### TASK BRIEF
The answer must be every line of the records in which the string "colorectal" appears.

· · · · ·

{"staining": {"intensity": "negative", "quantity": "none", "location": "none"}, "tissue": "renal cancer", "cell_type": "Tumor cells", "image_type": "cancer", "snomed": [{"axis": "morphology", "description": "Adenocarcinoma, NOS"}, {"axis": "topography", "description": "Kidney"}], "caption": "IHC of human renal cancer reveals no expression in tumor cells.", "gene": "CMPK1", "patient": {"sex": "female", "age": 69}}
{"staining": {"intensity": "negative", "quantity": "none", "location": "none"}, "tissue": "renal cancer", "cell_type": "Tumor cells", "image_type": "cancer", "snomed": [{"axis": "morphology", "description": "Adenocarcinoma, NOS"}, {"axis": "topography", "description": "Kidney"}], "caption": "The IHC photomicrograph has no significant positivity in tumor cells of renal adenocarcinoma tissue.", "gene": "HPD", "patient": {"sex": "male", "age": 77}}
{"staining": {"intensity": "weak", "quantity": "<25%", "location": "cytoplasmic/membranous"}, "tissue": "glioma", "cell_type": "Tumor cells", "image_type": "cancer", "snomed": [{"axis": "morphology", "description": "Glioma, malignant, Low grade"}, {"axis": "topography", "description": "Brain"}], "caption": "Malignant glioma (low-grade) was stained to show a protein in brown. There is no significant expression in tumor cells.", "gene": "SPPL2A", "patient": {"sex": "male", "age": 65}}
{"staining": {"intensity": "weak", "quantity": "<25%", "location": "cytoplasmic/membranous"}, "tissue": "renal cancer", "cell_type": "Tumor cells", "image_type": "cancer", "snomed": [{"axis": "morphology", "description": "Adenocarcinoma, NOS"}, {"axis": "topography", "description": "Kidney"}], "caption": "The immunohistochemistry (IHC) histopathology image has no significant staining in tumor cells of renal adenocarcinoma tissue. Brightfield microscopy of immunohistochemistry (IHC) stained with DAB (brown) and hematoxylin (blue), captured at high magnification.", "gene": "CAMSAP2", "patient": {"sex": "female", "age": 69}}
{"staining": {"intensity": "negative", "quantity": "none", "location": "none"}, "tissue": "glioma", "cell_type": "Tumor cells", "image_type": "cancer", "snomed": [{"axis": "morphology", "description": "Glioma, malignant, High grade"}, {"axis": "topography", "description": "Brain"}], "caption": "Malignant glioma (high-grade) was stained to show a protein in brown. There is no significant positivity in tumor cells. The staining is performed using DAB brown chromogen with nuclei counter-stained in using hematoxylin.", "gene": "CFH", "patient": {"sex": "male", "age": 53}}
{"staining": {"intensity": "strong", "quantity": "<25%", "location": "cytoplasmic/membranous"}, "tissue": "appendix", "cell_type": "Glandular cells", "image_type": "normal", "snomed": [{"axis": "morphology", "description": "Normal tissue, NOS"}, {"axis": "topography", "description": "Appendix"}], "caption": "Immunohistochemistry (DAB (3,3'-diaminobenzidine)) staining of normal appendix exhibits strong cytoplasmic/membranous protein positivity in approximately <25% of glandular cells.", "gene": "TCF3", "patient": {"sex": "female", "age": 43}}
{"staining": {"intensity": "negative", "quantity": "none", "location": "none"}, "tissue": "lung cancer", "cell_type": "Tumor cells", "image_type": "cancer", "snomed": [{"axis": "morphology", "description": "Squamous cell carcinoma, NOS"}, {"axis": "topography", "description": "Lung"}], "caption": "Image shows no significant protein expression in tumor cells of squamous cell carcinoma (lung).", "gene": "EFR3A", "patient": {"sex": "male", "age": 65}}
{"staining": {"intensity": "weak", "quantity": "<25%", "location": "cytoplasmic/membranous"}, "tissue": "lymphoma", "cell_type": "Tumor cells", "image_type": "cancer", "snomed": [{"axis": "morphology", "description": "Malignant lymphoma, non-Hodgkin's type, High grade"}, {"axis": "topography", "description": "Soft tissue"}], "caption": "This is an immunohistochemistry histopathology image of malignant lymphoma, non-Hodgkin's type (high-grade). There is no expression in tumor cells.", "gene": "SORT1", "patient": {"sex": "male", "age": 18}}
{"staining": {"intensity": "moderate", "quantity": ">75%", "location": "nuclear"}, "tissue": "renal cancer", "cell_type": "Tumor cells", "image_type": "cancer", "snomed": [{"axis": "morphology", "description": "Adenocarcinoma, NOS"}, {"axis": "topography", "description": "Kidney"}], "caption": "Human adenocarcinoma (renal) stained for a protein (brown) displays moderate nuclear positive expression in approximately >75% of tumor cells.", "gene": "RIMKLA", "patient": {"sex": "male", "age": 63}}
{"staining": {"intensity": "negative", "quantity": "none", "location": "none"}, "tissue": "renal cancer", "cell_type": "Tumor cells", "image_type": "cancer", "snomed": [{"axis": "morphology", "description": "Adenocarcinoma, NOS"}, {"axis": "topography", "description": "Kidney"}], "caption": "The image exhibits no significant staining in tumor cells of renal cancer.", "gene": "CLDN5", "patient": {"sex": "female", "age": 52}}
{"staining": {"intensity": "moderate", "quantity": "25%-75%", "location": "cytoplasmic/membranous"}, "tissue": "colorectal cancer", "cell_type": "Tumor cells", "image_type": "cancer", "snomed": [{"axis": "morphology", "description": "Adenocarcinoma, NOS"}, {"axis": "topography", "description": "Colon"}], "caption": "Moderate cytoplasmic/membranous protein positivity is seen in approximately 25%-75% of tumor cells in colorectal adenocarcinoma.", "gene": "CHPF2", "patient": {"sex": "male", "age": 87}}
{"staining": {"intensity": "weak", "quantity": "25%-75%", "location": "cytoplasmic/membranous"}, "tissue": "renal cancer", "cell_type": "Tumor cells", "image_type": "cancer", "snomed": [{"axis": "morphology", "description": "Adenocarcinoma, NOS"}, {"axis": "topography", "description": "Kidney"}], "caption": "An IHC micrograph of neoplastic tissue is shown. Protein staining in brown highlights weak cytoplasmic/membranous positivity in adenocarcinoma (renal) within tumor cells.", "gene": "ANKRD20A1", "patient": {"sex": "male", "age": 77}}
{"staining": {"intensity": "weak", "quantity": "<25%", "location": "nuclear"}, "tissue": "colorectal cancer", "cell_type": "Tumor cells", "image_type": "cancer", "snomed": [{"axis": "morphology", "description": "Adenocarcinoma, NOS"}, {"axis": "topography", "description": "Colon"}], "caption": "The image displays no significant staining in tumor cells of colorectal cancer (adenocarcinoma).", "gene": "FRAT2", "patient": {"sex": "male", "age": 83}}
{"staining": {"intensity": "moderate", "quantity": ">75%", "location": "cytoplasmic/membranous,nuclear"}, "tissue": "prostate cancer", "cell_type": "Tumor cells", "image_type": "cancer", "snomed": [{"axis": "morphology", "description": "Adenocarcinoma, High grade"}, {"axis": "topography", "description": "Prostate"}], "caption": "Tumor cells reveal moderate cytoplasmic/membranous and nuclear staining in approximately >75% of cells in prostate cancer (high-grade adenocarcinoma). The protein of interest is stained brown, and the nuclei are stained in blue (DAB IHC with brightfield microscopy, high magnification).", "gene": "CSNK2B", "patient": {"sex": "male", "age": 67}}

· · · · ·

### ANSWER SPACE
{"staining": {"intensity": "moderate", "quantity": "25%-75%", "location": "cytoplasmic/membranous"}, "tissue": "colorectal cancer", "cell_type": "Tumor cells", "image_type": "cancer", "snomed": [{"axis": "morphology", "description": "Adenocarcinoma, NOS"}, {"axis": "topography", "description": "Colon"}], "caption": "Moderate cytoplasmic/membranous protein positivity is seen in approximately 25%-75% of tumor cells in colorectal adenocarcinoma.", "gene": "CHPF2", "patient": {"sex": "male", "age": 87}}
{"staining": {"intensity": "weak", "quantity": "<25%", "location": "nuclear"}, "tissue": "colorectal cancer", "cell_type": "Tumor cells", "image_type": "cancer", "snomed": [{"axis": "morphology", "description": "Adenocarcinoma, NOS"}, {"axis": "topography", "description": "Colon"}], "caption": "The image displays no significant staining in tumor cells of colorectal cancer (adenocarcinoma).", "gene": "FRAT2", "patient": {"sex": "male", "age": 83}}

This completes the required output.